Turkey's Erdogan just called Israel, "America's spoiled child," a view shared by many. The 9/11 hijackers who attacked New York and Washington made plain they were doing so to punish America for its unquestioned support of Israel's repression of Palestine. Other attacks are likely to follow.
In a black comedy, US efforts to make PA leader Mahmoud Abbas back down are being led by Dennis Ross, one of Israel's staunchest partisans in the US government. The US Congress, ever responsive to Israel's demands, threatens to cut off all funding for Palestinian refugees and any UN organ that supports them.
Israel, now no longer quietly assisted by Egypt's former ruler, Hosni Mubarak, or Turkey's rightwing generals, is feeling increasingly isolated. But it can still count on unquestioning US support.

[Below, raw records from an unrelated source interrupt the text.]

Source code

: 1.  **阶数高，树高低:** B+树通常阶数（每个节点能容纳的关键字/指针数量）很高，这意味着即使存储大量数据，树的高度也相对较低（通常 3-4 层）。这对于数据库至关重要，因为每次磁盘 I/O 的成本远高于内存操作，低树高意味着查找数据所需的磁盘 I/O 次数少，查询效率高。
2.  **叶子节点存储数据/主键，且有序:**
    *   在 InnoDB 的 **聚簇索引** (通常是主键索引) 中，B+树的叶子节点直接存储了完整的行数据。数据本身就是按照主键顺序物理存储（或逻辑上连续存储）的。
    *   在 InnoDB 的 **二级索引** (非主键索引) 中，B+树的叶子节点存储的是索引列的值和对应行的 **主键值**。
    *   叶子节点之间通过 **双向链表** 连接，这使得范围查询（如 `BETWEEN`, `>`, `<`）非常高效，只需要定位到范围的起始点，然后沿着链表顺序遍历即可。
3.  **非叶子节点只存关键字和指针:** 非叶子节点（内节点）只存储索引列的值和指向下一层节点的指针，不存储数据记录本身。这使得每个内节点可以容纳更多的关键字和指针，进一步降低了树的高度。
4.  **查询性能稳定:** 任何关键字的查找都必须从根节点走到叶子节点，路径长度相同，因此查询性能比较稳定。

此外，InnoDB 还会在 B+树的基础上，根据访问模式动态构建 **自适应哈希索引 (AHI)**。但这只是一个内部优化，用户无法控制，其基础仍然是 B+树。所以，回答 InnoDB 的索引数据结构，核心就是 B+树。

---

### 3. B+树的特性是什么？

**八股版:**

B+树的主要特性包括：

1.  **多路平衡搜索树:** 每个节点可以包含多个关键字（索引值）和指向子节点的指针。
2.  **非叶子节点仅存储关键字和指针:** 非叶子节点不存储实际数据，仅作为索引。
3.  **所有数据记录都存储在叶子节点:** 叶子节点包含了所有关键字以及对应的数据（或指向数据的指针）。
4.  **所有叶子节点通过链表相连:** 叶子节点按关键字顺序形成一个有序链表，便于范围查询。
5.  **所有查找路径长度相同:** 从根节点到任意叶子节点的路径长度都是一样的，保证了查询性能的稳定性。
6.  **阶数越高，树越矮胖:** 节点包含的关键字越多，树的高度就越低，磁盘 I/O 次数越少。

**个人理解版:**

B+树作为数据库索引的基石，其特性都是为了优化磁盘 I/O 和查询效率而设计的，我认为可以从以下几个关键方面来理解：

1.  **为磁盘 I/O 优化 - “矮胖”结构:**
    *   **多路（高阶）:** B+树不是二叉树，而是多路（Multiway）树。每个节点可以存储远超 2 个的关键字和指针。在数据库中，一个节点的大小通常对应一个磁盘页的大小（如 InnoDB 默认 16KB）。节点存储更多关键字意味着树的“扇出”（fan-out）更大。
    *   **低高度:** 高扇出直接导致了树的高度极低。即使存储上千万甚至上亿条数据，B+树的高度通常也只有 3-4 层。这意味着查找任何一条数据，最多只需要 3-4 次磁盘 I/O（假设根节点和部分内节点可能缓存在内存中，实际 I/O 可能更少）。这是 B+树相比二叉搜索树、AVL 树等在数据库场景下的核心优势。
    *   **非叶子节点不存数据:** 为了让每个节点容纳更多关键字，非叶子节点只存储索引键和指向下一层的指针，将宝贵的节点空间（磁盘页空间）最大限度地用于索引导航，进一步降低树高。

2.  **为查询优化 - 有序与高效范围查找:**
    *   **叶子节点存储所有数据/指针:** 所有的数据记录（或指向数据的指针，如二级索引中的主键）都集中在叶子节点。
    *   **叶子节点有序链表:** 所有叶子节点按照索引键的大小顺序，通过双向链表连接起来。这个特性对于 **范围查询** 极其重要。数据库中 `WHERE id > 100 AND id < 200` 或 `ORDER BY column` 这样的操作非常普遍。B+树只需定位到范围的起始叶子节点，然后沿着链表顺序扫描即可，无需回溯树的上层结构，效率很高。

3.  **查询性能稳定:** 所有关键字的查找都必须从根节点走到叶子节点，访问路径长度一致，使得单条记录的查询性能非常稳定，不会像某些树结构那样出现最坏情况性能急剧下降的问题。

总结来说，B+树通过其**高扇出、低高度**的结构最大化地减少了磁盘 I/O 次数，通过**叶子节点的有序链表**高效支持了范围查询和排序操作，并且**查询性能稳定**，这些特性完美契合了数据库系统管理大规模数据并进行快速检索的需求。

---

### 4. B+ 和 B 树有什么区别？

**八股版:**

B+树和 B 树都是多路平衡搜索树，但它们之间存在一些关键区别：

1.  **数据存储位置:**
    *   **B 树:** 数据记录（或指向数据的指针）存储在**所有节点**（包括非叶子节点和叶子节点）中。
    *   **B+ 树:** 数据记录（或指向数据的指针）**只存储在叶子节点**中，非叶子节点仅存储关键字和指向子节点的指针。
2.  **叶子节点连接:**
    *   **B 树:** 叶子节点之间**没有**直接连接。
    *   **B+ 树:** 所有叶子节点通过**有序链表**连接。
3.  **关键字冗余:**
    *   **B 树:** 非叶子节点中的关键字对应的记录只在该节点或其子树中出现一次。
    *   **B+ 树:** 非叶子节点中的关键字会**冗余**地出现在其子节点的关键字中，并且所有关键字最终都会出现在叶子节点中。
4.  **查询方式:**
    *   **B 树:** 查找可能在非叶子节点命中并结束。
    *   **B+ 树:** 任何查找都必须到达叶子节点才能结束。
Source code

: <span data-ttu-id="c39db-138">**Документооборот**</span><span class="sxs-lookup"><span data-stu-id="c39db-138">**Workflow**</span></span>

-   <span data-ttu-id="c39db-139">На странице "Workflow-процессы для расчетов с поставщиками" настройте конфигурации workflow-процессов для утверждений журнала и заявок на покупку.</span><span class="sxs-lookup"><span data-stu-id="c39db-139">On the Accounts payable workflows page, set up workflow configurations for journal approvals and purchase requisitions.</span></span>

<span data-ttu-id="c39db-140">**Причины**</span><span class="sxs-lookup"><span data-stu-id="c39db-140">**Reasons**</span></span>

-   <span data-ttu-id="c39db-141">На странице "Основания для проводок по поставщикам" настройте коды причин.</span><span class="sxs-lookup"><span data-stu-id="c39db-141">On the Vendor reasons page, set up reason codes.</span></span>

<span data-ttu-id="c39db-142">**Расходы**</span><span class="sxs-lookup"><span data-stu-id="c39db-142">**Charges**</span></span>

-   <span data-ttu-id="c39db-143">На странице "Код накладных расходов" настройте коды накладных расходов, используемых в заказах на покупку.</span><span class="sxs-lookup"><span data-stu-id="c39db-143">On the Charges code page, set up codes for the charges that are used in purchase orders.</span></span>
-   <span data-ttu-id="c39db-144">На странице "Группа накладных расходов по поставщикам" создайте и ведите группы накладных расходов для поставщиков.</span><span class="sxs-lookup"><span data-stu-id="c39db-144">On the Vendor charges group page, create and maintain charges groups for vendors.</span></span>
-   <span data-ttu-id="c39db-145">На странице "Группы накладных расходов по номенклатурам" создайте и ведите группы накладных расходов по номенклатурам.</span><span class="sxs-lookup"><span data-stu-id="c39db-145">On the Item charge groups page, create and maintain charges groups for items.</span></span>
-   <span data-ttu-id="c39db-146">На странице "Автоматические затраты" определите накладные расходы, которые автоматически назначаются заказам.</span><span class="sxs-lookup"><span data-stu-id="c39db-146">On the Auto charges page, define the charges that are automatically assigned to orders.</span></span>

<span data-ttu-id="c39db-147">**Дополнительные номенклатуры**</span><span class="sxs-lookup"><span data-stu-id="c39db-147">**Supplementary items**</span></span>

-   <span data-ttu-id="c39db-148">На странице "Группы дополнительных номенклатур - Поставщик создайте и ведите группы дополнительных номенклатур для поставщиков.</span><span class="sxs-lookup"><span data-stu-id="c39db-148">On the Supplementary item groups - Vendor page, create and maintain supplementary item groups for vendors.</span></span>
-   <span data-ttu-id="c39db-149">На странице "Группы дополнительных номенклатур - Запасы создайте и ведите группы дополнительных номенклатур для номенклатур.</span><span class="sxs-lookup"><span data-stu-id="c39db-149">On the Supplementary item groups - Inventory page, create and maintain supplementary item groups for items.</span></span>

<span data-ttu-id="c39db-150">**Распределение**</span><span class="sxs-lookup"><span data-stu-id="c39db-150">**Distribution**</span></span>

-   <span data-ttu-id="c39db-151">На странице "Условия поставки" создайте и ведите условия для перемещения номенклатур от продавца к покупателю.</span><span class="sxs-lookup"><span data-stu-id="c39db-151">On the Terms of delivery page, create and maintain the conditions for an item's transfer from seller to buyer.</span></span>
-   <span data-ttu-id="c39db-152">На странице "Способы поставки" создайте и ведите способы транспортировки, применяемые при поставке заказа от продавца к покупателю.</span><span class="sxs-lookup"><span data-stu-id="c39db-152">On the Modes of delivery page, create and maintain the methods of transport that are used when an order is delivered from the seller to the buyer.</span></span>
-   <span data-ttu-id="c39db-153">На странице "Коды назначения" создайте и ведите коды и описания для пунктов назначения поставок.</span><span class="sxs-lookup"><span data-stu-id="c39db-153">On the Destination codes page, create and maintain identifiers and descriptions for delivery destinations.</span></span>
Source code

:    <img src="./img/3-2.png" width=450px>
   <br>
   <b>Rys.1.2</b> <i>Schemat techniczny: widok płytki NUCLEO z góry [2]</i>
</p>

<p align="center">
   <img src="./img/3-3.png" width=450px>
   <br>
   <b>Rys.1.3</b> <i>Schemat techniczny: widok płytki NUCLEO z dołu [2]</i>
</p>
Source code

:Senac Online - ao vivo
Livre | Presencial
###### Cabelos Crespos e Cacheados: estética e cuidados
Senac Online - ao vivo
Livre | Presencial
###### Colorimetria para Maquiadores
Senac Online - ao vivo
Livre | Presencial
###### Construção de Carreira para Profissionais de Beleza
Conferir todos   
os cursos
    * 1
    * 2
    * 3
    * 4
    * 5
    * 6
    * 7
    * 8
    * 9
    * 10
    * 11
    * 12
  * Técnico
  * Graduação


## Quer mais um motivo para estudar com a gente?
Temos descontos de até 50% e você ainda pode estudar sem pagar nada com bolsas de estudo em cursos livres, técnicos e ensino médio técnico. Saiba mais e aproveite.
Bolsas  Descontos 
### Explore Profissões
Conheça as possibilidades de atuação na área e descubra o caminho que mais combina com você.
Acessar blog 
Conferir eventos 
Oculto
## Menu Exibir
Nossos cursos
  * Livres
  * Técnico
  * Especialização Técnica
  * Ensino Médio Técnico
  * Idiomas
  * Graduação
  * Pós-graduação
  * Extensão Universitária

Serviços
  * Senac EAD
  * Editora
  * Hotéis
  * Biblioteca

Many outsiders believe a two-state solution between Israel and the Palestinians is possible provided irksome details can be resolved. This writer, who recently published a book on the subject, does not share this rosy view.
Israel's hard right Likud Party and its semi-fascist coalition allies are determined to retain the entire West Bank and Golan Heights. According to the closest thing Israel has to a real sage, Uri Avnery, Likud not only refuses to define Israel's borders, it has a powerful faction that wants further territorial expansion into Syria and Lebanon.
Israel's strategy has been to hold endless, phony "peace talks" while rapidly expanding West Bank and Golan settlements. As one Palestinian aptly noted, his people and Israel are negotiating over a pizza while Israel is eating it up.
Now, as President Obama steadily weakens, Israel's right sees a Republican victory in 2012 that will bring in a new president and Congress even more pro-Israel than Israel's own Knesset.
An upgrade of Palestine's orphan UN status won't do anything to address these basic problems. But it will at least keep the plight of Palestine before the world's view. It will certainly put the US and Israel on the wrong side of history and justice.